A Ritchies IGA supermarket in Beechworth, Victoria, Australia has installed the country's first transcritical CO2 system with an ejector.
SCM Frigo transcritical CO2 system with Luvata CO2 gas coolers installed at a Ritchies IGA supermarket in Victoria, Australia.
In April, Australia's first transcritical CO2 system to utilise an ejector was installed at a newly rebuilt Ritchies IGA supermarket in Beechworth, Victoria.
The system encompasses the store's entire heating and cooling needs – including air conditioning and heating during the summer and winter seasons – and is one of a number of stores the retailer is looking to open with fully integrated transcritical CO2 systems this year.
Dave Redden, principal at local refrigeration consultancy Refrigeration Innovations, and lead consultant for the project, has had a long relationship with the folks at Ritchies. For both parties, the move to natural refrigerants was in discussion for a long time, including close monitoring of CO2 technology and overseas trips, which finally led to this first installation in April.
"Ritchies already decided some time ago that all new greenfield sites and major refurbishments would be with CO2 transcritical systems," says Redden.
"As we were looking at different options for different [transcritical CO2 systems], we decided that the Beechworth store would be the first one. We also decided that we would use the Danfoss gas ejector system since it would get us across the line for the warm climate refrigeration."
Boosting efficiency in warm climates
The efficiency of transcritical CO2 systems in warm climates has long been seen as a barrier to implementing the technology in certain regions of Australia. However, over the past few years, technology innovations such as parallel compression, ejectors, sub-cooling and adiabatic cooling have opened the door to the efficient use of CO2 in warm regions around the world.
The transcritical CO2 system at Ritchies IGA in Beechworth uses both parallel compression and ejectors to create a buffer against the area’s warm summer temperatures.

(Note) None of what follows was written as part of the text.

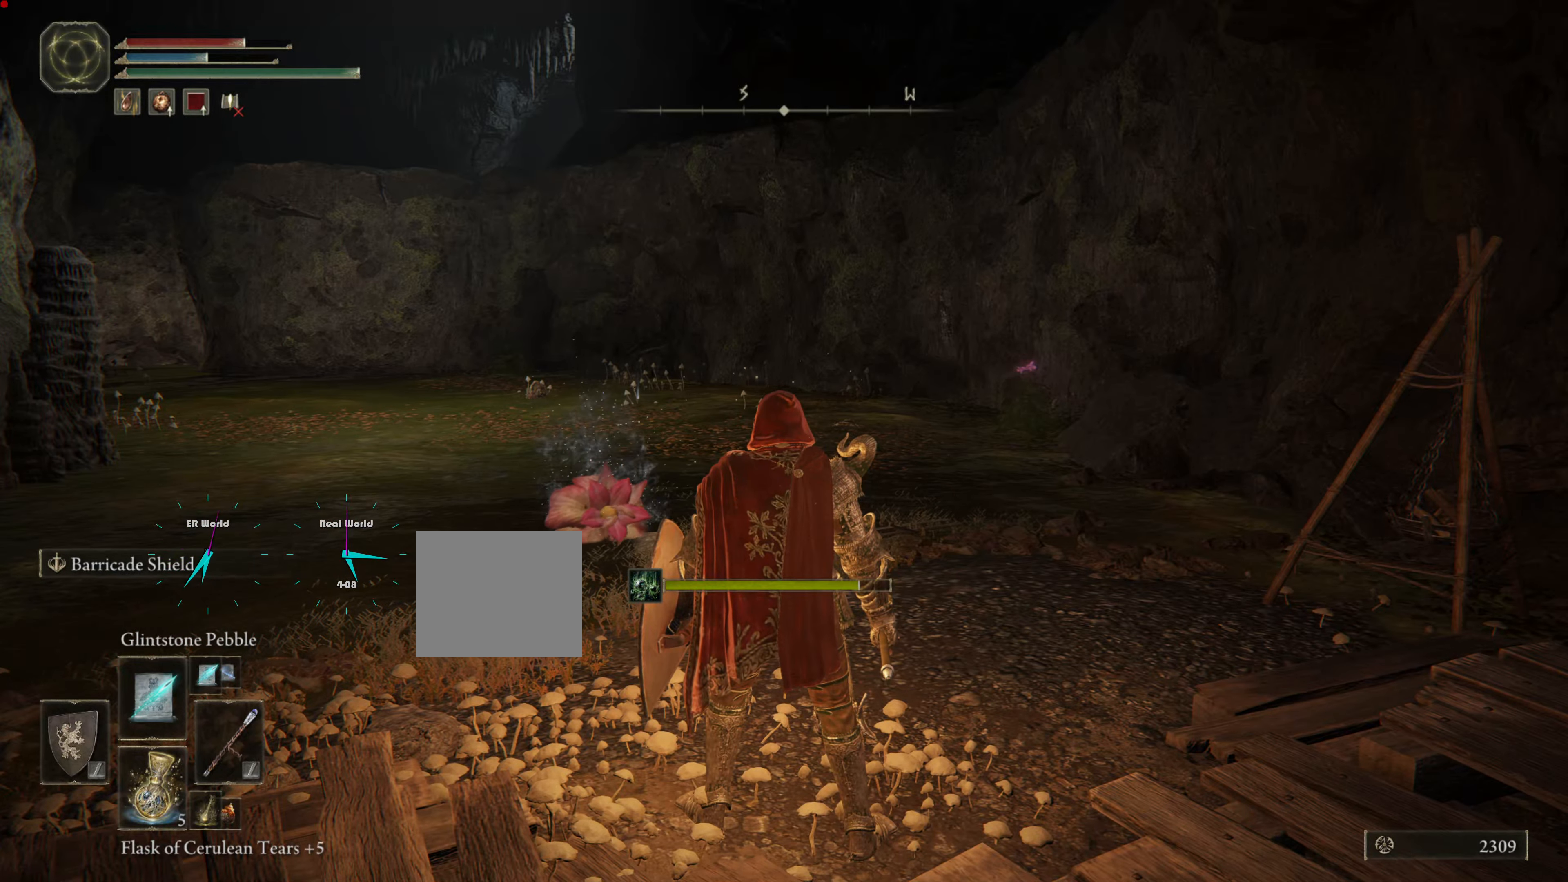
{"buttons": [], "left_stick": "down-right", "right_stick": "center", "events": [[266, "left_stick", "down-right"]]}
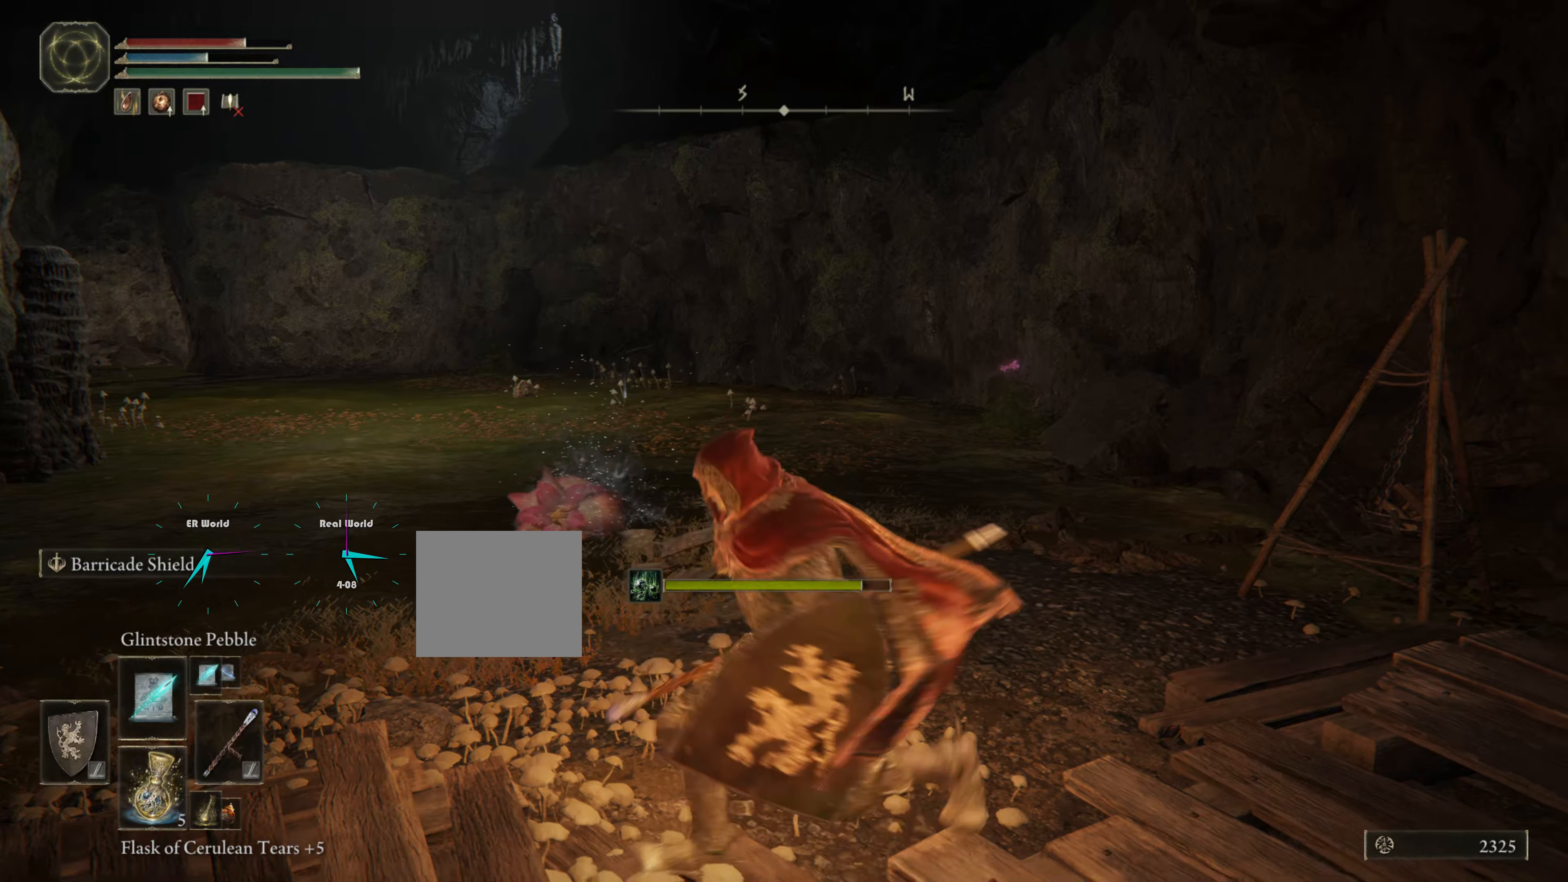
{"buttons": [], "left_stick": "up", "right_stick": "center", "events": [[33, "right_stick", "down-right"], [233, "right_stick", "center"], [250, "left_stick", "up-right"], [333, "left_stick", "up"]]}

"We've run it when we commissioned the store," Redden explains, "because it was quite warm still in autumn at the time".
"It was between 29°C and 31°C most days, and it worked very well."
"Since then obviously it hasn't been running because it’s very cold up there at the moment. But we'll wait until the next warm period hits – probably around December – when the system will come into its own again," he says.
A game changer
For Ritchies and Refrigeration Innovations, HFCs are already a thing of the past. In fact, their discussion of the move to natural refrigerants began several years ago and hit a turning point after overseas trips to Europe.
"We discussed it over a period of about four or five years, that there was a change coming," says Redden.
"And I don't think it was until [Ritchies] went to Europe and saw everything on CO2 that it really hit them that this change had to be managed – because it’s a game changer you know, a big dollar value."
Ritchies and Redden, however, see this game changer as a promising one with a long-term payoff. A few more installations for Ritchies with transcritical CO2 systems are already in the works for the next year, according to Redden.
“We are monitoring power and usage pretty carefully at the moment, comparing it to the old store, which basically used R404A racks, and we're already seeing some quite good savings on it, mainly due to utilising waste heat to heat the store."
Asked how he sees the outlook for uptake of CO2 systems with warm-climate innovations like ejectors in Australia in the future, Redden replies, "I think they are a good answer”.